War between European colonists and the indigenous people of New England broke out in 1675. After two years of fighting and thousands killed in Massachusetts, the war ended with the death of Wampanoag leader Metacomet, called King Philip by the English. During King Philip's War, the town of Springfield was burned to the ground.

The arrival of European colonists in North America uprooted native communities and decimated the native population. Though some of the native groups of the Connecticut River Valley established commercial exchange with the Europeans, relations soured as more and more settlers arrived and encroached further on the farming and hunting grounds of the indigenous people.

For almost sixty years before the war, the Wampanoags of southern New England lived in relative peace with the European settlers. An epidemic in 1616 devastated the Wampanoags, who then turned to the Europeans for protection against the rival Narragansetts. The Wampanoags taught the colonists about local food crops and farming techniques. The European population grew, claiming more of the Indians' crop and village land, while the Wampanoag population declined. By the late 1670s, the Wampanoags were treated as a subject people, and Metacomet began to organize a fight for the group's survival.

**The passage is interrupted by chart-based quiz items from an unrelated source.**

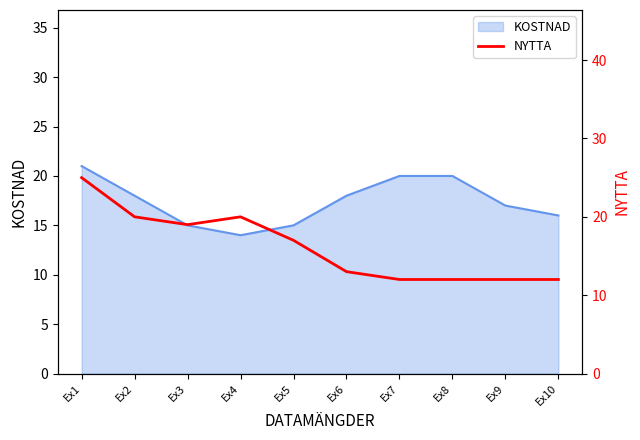

True or false: KOSTNAD has a value of 21 at Ex1.

True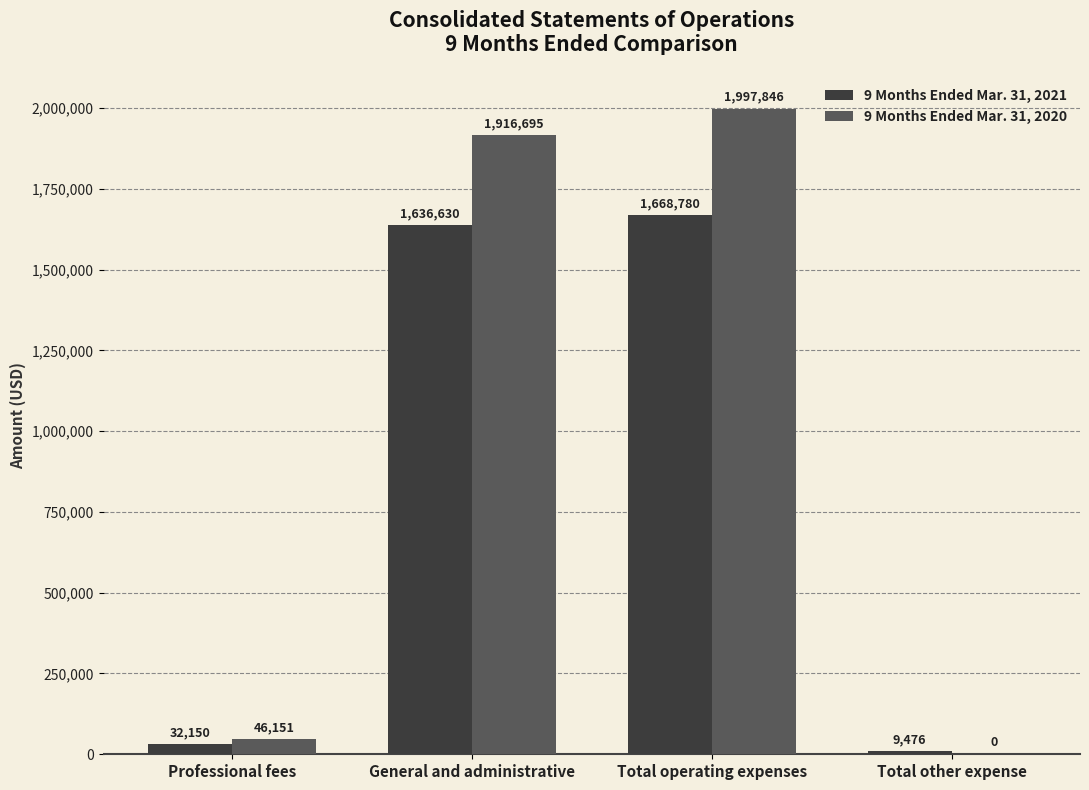

What is the highest value of the 9 Months Ended Mar. 31, 2021 series?

1668780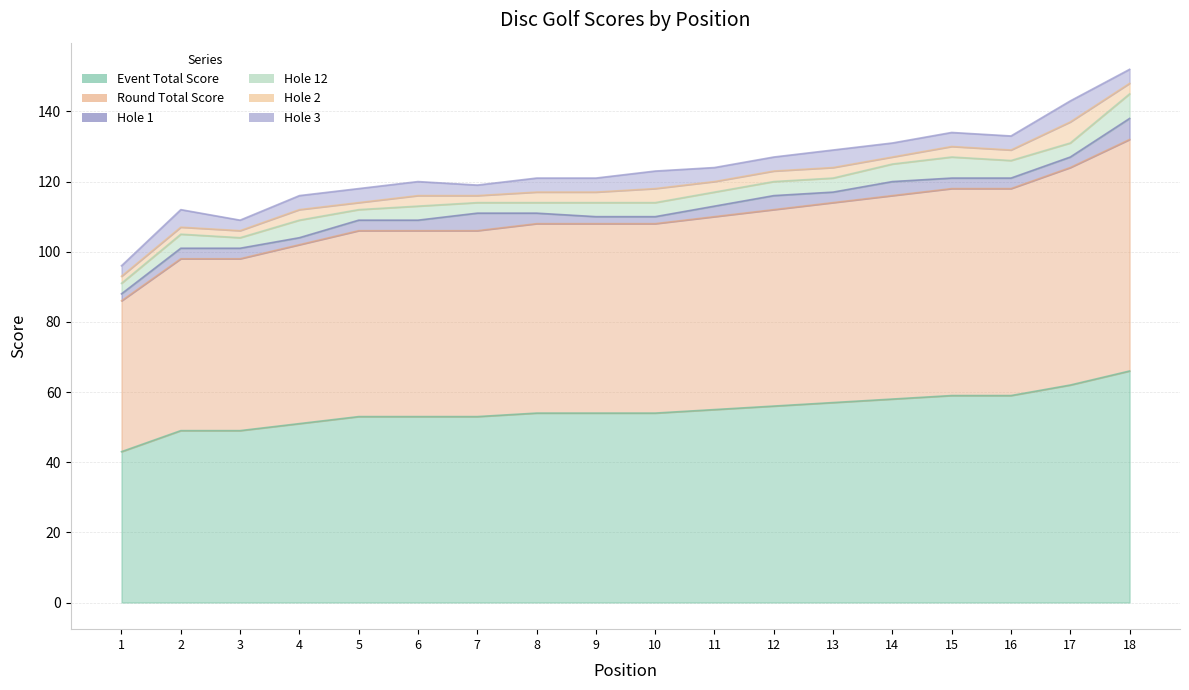

Reading left to right, extract all data points from this chart.

event_total_score: 1=43	2=49	3=49	4=51	5=53	6=53	7=53	8=54	9=54	10=54	11=55	12=56	13=57	14=58	15=59	16=59	17=62	18=66
round_total_score: 1=43	2=49	3=49	4=51	5=53	6=53	7=53	8=54	9=54	10=54	11=55	12=56	13=57	14=58	15=59	16=59	17=62	18=66
hole_1: 1=2	2=3	3=3	4=2	5=3	6=3	7=5	8=3	9=2	10=2	11=3	12=4	13=3	14=4	15=3	16=3	17=3	18=6
hole_12: 1=3	2=4	3=3	4=5	5=3	6=4	7=3	8=3	9=4	10=4	11=4	12=4	13=4	14=5	15=6	16=5	17=4	18=7
hole_2: 1=2	2=2	3=2	4=3	5=2	6=3	7=2	8=3	9=3	10=4	11=3	12=3	13=3	14=2	15=3	16=3	17=6	18=3
hole_3: 1=3	2=5	3=3	4=4	5=4	6=4	7=3	8=4	9=4	10=5	11=4	12=4	13=5	14=4	15=4	16=4	17=6	18=4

In the spring of 1675, Metacomet and his fighters launched a series of attacks against European villages, farms, and travelers across Massachusetts. Incited by Metacomet's successes, the Hadley sachem Wequogan began planning an attack on Springfield. In early October 1675, Wequogan and his warriors gathered on a palisaded hilltop near what is now the Springfield-Longmeadow line. Forewarned of the attack, townspeople sought refuge in several fortified houses, including John Pynchon's brick house. Pynchon was away with the militia in Hadley, and word of the attack came too late for the troops to make it back to Springfield.

The townspeople awoke to smoldering ruins. Most of the buildings in town had been burned, and the saw mill and grist mill were destroyed. Sporadic Indian attacks continued, and Springfield residents passed the winter in a state of siege. Provisions laid up in barns on the west side of the river provided food, but the work of repairing buildings and grinding grain had to be done by hand.

Nearly 600 Europeans died defending the Massachusetts colony, and nearly 8,000 Indians were killed, enslaved, or made refugees. Two musket shots killed Metacomet in 1677, leading the native warriors to surrender. Isolated fighting between the First Peoples of the Connecticut River Valley and European settlers continued for almost 100 years.

Today, the hilltop from which the attack on Springfield was launched in 1675 is known as King Philip's Stockade. There one can find picnic pavilions, an expansive view of the Connecticut River below, and a statue purportedly depicting the Windsor Indian who tried to warn the residents of Springfield.